In 2016, State Street launched a program called Beacon, focused on cutting costs and improving reporting technology. Their main focus was to shrink their US workforce in order to bolster profits in excess of $2.5 billion (2018 figures). Also in 2016, the company acquired the asset management business of General Electric.
In 2017, the company announced that Jay Hooley, the chief executive officer of the company, would retire, to be succeeded by Ronald P. O’Hanley, then vice chairman, president and CEO of State Street Global Advisors.
In 2018, State Street completed its acquisition of Charles River Development, a Burlington, Massachusetts provider of investment management software. The deal closed October 1, 2018, at a cost of approximately $2.6 billion that will be financed by the suspension of share repurchases and the issuing of common and preferred equity. News of the acquisition led to a drop in State Street shares of nearly 10% with share prices remaining flat since the purchase.
In January 2019, State Street announced that it planned to lay off 1,500 employees, increasing the number to 2,300 in July. During that period, the company shifted their workforce from the United States to countries like China, India and Poland and operated under a hiring freeze. The increased overseas hiring resulted in a net gain of employment of over 3,000.
In September 2021, State Street agreed to buy Brown Brothers Harriman & Co.'s investor-services business for $3.5 billion in cash. Following continued scrutiny in receiving regulatory approvals, the deal was mutually agreed to be dropped in November 2022.
In 2009, California alleged on behalf of its pension funds CalPERS and CalSTRS that State Street had committed fraud on currency trades handled by the custodian bank.
On February 28, 2012, State Street Global Advisors entered into a consent order with the Massachusetts Securities Division.

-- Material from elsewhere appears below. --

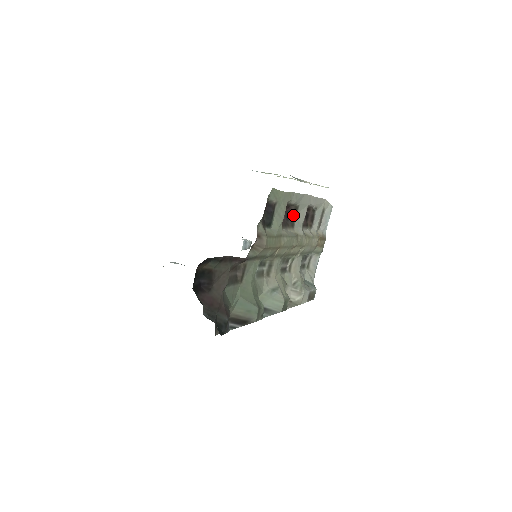
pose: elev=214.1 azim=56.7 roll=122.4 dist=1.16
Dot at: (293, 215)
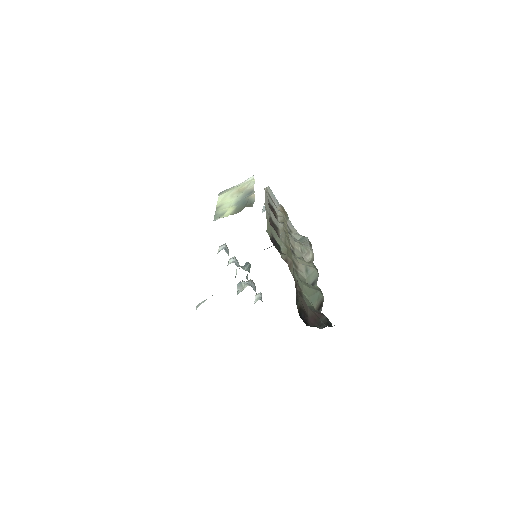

The Division was investigating the firm's role as the investment manager of a $1.65 billion (USD) hybrid collateralized debt obligation. The investigation resulted in a fine of $5 million (USD) for the non-disclosure of certain initial investors taking a short position on portions of the CDO.
During the May 2012 annual shareholders meeting, chairman and chief executive Jay Hooley was shouted down on numerous occasions by protesters in relation to the outsourcing and other grievances.
On January 18, 2017, State Street agreed to pay $64.6 million to resolve U.S. investigations into what prosecutors said was a scheme to defraud six clients through secret commissions on billions of dollars of trades.
In March 2017, State Street Global Advisors commissioned a statue called Fearless Girl by Kristen Visbal and placed it temporarily in the Financial District, Manhattan, in front of the Wall Street icon Charging Bull. The statue is an advertisement for an index fund which comprises gender diverse companies that have a higher percentage of women among their senior leadership. While some have seen it as an encouragement of women in business, some women criticized the statue as "corporate feminism" that violated their own feminist principles. In October 2017, the company paid $5 million to settle a lawsuit charging that it had paid certain female and black executives less than their male and European-American peers.
State Street announced in January 2020 that State Street Global Advisors will vote against directors of companies in major stock indices that do not meet targets for environmental, social, and governance changes. According to Morningstar Proxy Data, State Street, "supported a majority of the climate-related disclosure requests that shareholders placed on the ballot," during the 2020 proxy season.